Given text.
[Start of section]
Diabetes can affect your brain by damaging nerves or blood vessels.

The new study suggests that damage in the brain caused by Type 1 diabetes could be reversible for teens.

According to a study recently published in the journal Nature Communications, teens with Type 1 diabetes who tightly control their blood sugar levels may be able to lessen the disease’s damaging effects on the brain, effects that have been shown even in younger children. The results suggest that improved glucose control might actually enhance brain structure and function in youth with Type 1 diabetes, bringing them closer to their non-diabetic counterparts, according to researchers.

Researchers from Stanford University School of Medicine and Nemours Children’s Health in Jacksonville collaborated to lead this proof-of-concept pilot study, which is the most thorough investigation to date on the subject.

“These results offer hope that harm to the developing brain from Type 1 diabetes might be reversible with rigorous glucose control,” said the paper’s senior author, and co-principal investigator, pediatric endocrinologist Nelly Mauras, MD, of Nemours Children’s Health Jacksonville and professor of pediatrics at Mayo Clinic College of Medicine. “Use of an automated hybrid closed-loop system–an insulin delivery system linked to a continuous glucose monitor–was associated with better blood glucose concentrations, which translated in our study to quantifiable differences in brain structure and cognition.”

The study was conducted through the five-center Diabetes Research in Children Network (DirecNet). The National Institutes of Health (NIH)-funded DirecNet includes approximately eight years of longitudinal data on a cohort of children with and without diabetes. Studies from DirecNet have strengthened the case that high blood sugar levels are responsible for the negative changes in the brains of children and teenagers with diabetes, which include effects SUCH as lower than normal IQ.

Dr. Mauras and the DirecNet investigators recruited 42 teenagers, ages 14 to 17, diagnosed with Type 1 diabetes before the age of eight who were receiving insulin therapy. The teens were randomly assigned to one of two groups – one using a hybrid closed-loop insulin delivery system and the other receiving standard diabetes care. The researchers conducted cognitive assessments and multi-modal brain imaging with all participants before and after the six-month study period.

A hybrid closed-loop insulin delivery system, used properly and continuously, can increase the amount of time when blood sugar is in a healthy range. It particularly helps stabilize blood sugar during sleep, when detection and treatment of early signs of hypoglycemia are more difficult. The system uses a closed glucose monitor (CGM) to measure blood sugar every five minutes through a sensor under the skin. The CGM connects wirelessly to an insulin pump that adjusts the amount of insulin based on the latest CGM reading.
[End of section]
Given data.
[Start of section]
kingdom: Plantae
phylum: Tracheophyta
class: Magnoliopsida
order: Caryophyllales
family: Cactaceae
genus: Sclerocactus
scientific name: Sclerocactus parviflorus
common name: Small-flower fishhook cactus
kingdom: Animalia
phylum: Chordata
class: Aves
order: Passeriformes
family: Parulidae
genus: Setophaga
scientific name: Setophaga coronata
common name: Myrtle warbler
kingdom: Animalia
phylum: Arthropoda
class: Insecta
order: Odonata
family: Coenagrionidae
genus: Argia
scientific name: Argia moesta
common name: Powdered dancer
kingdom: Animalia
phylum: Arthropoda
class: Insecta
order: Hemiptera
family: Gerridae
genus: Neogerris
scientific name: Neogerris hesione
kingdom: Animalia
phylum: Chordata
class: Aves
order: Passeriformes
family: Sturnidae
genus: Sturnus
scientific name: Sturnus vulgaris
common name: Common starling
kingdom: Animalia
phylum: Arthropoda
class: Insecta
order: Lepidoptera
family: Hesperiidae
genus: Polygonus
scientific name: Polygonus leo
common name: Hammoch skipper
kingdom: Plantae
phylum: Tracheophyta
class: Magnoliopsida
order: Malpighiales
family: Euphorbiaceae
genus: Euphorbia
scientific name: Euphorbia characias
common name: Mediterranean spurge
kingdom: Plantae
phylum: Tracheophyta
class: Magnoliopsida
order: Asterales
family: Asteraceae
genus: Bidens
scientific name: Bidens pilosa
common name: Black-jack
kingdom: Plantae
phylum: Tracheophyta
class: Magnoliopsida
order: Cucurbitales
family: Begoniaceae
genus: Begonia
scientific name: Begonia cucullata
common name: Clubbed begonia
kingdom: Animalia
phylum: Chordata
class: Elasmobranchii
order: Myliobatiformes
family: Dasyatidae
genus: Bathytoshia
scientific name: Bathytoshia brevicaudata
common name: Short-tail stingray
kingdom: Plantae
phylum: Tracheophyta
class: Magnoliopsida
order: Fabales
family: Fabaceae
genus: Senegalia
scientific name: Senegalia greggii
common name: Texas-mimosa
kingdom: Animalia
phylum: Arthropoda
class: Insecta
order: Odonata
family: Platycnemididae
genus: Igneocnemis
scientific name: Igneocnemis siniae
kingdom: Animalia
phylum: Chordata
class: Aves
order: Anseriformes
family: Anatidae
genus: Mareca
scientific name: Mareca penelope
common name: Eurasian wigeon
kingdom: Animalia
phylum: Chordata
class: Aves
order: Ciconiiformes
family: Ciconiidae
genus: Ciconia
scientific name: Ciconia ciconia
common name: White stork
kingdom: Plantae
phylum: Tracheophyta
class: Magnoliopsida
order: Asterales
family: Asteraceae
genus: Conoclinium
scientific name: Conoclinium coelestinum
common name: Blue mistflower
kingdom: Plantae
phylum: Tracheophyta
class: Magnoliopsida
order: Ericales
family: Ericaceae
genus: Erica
[End of section]
Exercise instructions. Copy from the diabetes study text everything from "The study was" down to "than normal IQ.", word for word.

Response below.
The study was conducted through the five-center Diabetes Research in Children Network (DirecNet). The National Institutes of Health (NIH)-funded DirecNet includes approximately eight years of longitudinal data on a cohort of children with and without diabetes. Studies from DirecNet have strengthened the case that high blood sugar levels are responsible for the negative changes in the brains of children and teenagers with diabetes, which include effects SUCH as lower than normal IQ.